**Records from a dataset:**
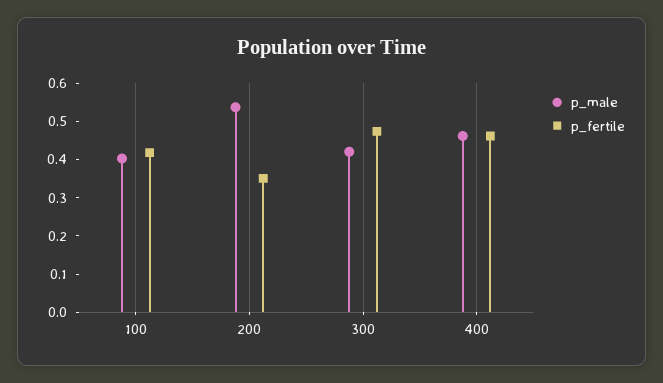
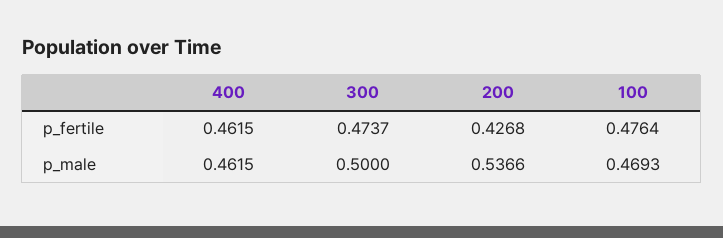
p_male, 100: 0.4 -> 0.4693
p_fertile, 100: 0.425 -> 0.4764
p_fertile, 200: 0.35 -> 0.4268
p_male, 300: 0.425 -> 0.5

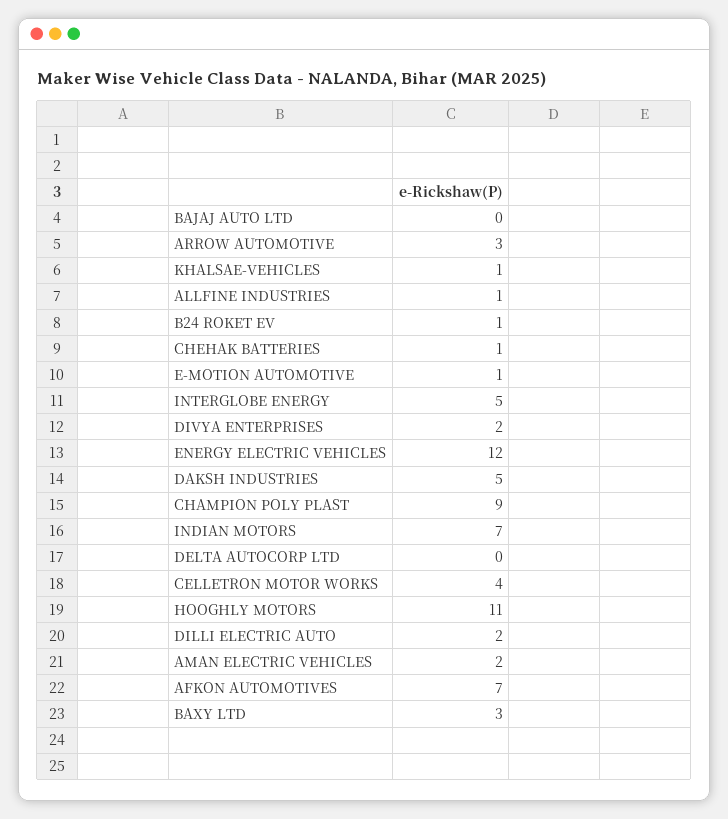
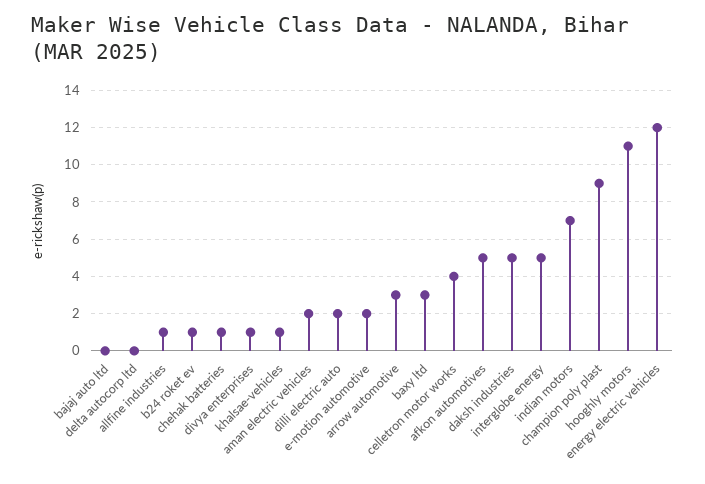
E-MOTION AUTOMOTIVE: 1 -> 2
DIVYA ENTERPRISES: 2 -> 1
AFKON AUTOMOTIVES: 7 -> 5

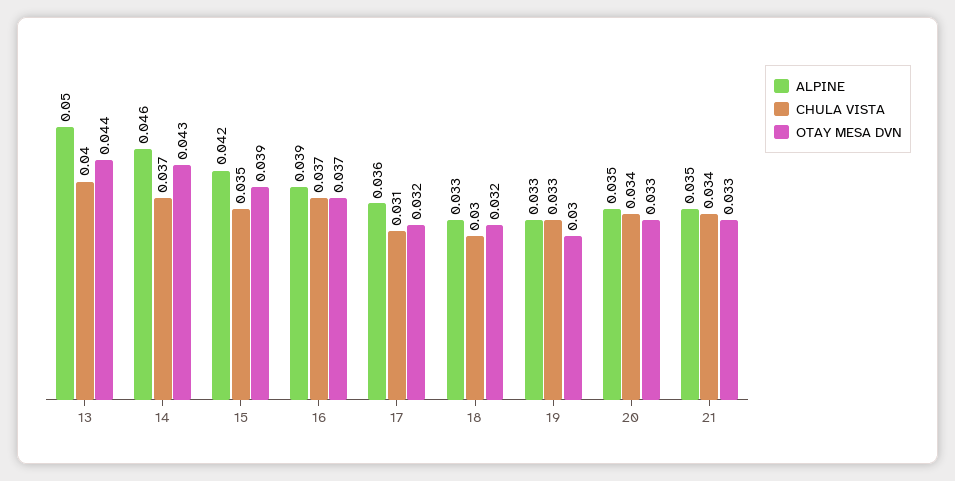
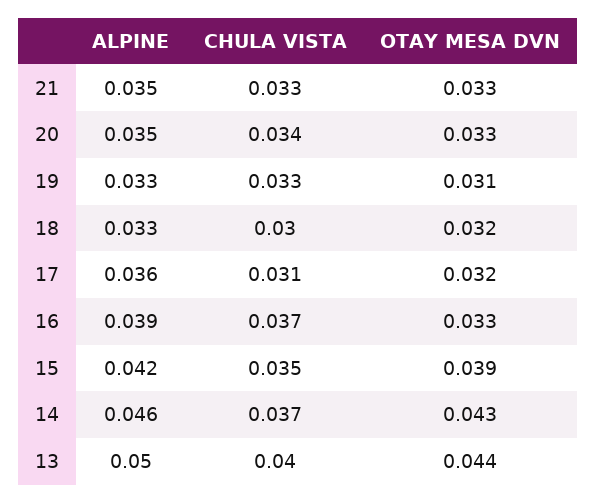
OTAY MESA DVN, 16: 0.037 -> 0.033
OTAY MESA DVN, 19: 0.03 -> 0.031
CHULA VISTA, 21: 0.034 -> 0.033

**PROBLEM DETAILS:** Restate each of the entries above word for word and skip every image.

**SOLUTION FOR THIS TASK:**
p_male, 100: 0.4 -> 0.4693
p_fertile, 100: 0.425 -> 0.4764
p_fertile, 200: 0.35 -> 0.4268
p_male, 300: 0.425 -> 0.5

E-MOTION AUTOMOTIVE: 1 -> 2
DIVYA ENTERPRISES: 2 -> 1
AFKON AUTOMOTIVES: 7 -> 5

OTAY MESA DVN, 16: 0.037 -> 0.033
OTAY MESA DVN, 19: 0.03 -> 0.031
CHULA VISTA, 21: 0.034 -> 0.033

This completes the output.